— Exercise data —

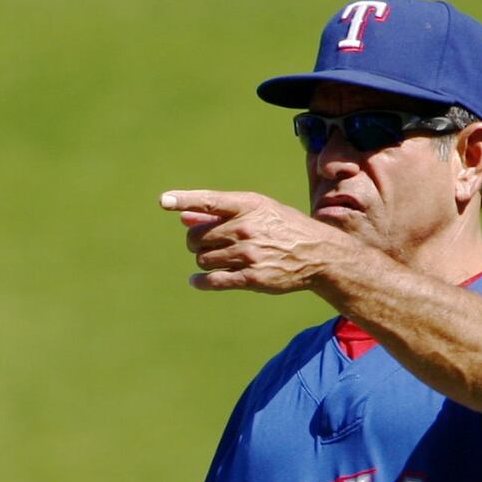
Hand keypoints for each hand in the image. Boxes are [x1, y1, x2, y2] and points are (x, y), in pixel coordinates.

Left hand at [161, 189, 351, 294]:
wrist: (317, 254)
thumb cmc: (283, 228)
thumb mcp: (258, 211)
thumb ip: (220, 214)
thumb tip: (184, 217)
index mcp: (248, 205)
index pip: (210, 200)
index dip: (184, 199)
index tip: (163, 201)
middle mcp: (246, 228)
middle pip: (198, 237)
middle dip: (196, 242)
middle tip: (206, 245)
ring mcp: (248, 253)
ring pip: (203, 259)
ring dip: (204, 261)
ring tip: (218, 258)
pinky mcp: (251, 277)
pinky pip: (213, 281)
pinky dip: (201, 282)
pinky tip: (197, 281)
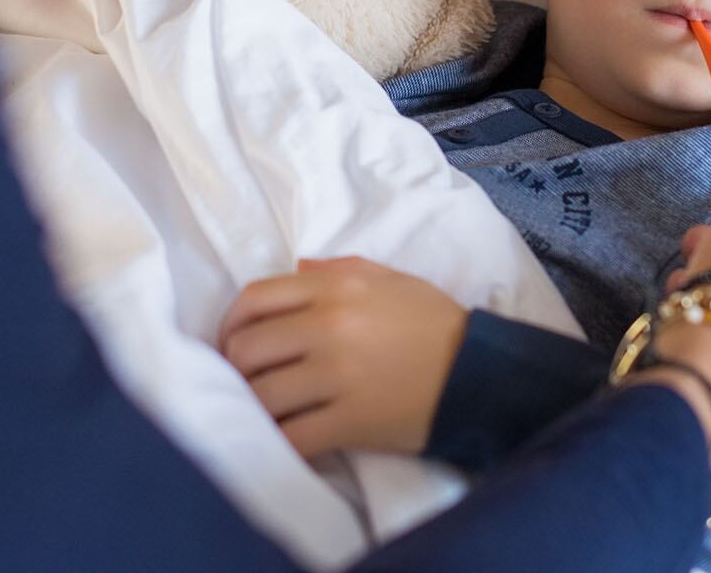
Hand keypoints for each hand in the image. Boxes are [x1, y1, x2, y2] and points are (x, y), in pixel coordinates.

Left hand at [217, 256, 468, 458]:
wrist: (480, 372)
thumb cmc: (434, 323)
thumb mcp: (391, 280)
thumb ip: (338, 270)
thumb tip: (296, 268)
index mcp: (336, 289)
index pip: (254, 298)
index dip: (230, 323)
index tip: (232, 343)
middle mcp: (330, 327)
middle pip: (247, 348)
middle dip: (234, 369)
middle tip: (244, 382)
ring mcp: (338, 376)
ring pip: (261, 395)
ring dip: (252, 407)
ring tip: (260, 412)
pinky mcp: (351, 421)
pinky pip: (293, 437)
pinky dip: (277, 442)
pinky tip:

— Instructions to follow —
Search the listing for the word "hand", and copy every line in which it is found.

— Solution for this problem —
Hand keypoints for each hand in the image. Boxes are [x1, y1, x2, y2] and points are (x, y), in pixel coordinates.
Left hand at [161, 189, 351, 294]:
Hand keypoints for each hand in the image. Boxes are [x1, y1, x2, y2] and points are (x, y), in pixel coordinates.
Left hand at [217, 256, 468, 458]:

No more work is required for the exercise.